BEIJING--Chinese growth failed to accelerate in the second quarter despite government stimulus measures, an AFP survey predicts, with the world's second-largest economy forecast to record its worst annual performance in 24 years.

China's gross domestic product (GDP) expanded 7.4 percent in the three months to June from the same period last year, according to the median forecast in AFP's survey of 17 economists.

The National Bureau of Statistics is scheduled to release the GDP data on Wednesday.

Growth of 7.4 percent would match the result for the January-March period, which was a slowdown from October-December's 7.7 percent and the worst since another 7.4-percent expansion in the third quarter of 2012.

Beijing introduced a series of policies in April in response to concerns over slowing growth, including tax breaks for small enterprises, targeted infrastructure spending and the encouragement of lending in rural areas and to small companies.
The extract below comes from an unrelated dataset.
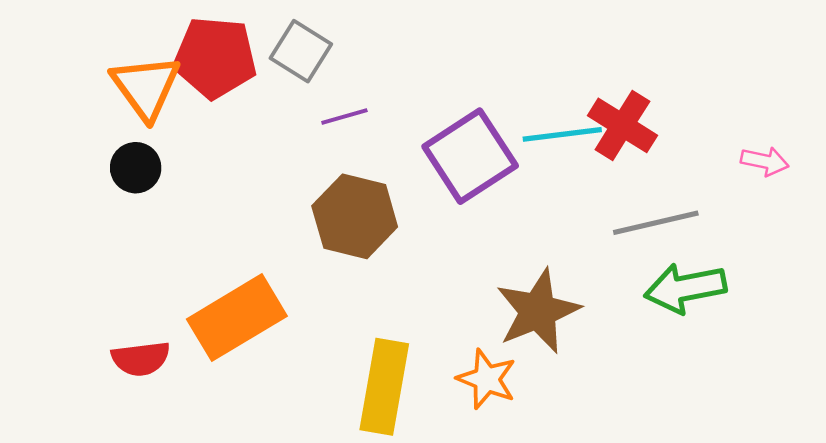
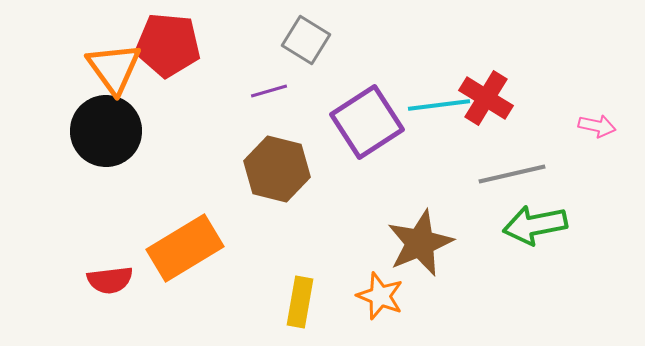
gray square: (301, 51) -> (306, 40), moved
black circle: (136, 168) -> (106, 131), size x1.8
yellow rectangle: (384, 387) -> (300, 302), size x0.7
Recent indicators — including growth in exports, retail sales and improvements in private and official manufacturing surveys — have helped allay worries over a possible destabilizing drop-off in expansion.

"We've seen the introduction of some proactive fiscal policies and signs of targeted easing in monetary policy," Liu Li-gang, Hong Kong based economist with ANZ Bank, told AFP.

But he added: "Whether these mini-stimulus policies can be effective will depend on whether China will further relax its monetary policy."

Economists use the term "mini-stimulus" to highlight differences with the massive pump-priming that took place in the aftermath of the 2008-2009 global financial crisis, measures authorities say they are not contemplating now.

China's economy grew 7.7 percent in 2013, the same as 2012, which was the worst pace since 7.6 percent in 1999.

For full-year 2014, the median forecast in the AFP survey is for an expansion of 7.3 percent — down from 7.4 percent in the last quarterly poll three months ago.

If realized, 7.3-percent growth would be the weakest annual performance since the 3.8 percent of 1990 — the year after the Tiananmen Square crackdown.

China in March set its annual growth target for this year at about 7.5 percent, the same as last year.

The objective is usually set conservatively so as to ensure being met. The last time China missed the target was in 1998 during the turmoil of the Asian financial crisis.

Officials including Premier Li Keqiang earlier this year emphasized that the goal was flexible — widely seen as a hint it may not be realized.